▶ Information given
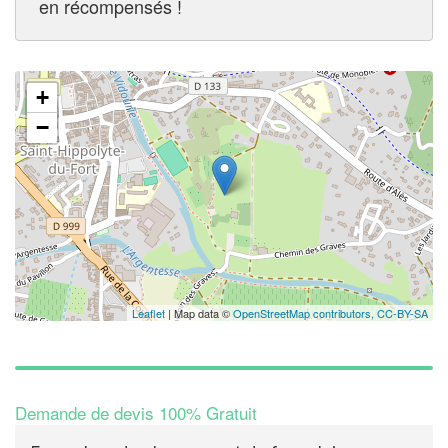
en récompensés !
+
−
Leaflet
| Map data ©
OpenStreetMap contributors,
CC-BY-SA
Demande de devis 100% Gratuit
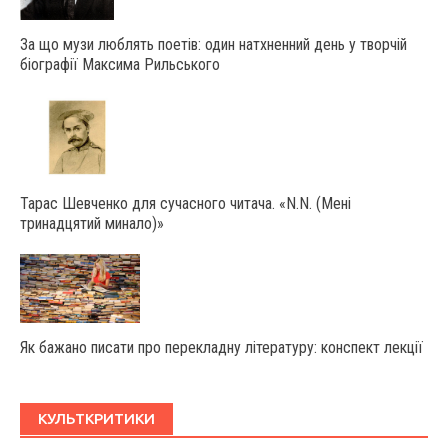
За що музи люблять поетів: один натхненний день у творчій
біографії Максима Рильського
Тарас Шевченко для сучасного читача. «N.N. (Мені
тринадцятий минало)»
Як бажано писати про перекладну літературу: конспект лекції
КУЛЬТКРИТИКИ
...
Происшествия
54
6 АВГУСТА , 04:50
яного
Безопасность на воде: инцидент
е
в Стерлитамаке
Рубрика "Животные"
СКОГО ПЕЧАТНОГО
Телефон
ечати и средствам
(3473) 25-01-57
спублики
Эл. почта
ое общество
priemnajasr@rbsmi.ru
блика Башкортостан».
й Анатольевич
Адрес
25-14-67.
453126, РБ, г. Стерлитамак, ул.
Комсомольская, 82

▶ Activity
In the material above, which lines fall between the one holding "en récompensés !" and the one holding "КУЛЬТКРИТИКИ", inclusive? Print exactly those, with the pictures left out.

▶ Solution
en récompensés !
+
−
Leaflet
| Map data ©
OpenStreetMap contributors,
CC-BY-SA
Demande de devis 100% Gratuit
За що музи люблять поетів: один натхненний день у творчій
біографії Максима Рильського
Тарас Шевченко для сучасного читача. «N.N. (Мені
тринадцятий минало)»
Як бажано писати про перекладну літературу: конспект лекції
КУЛЬТКРИТИКИ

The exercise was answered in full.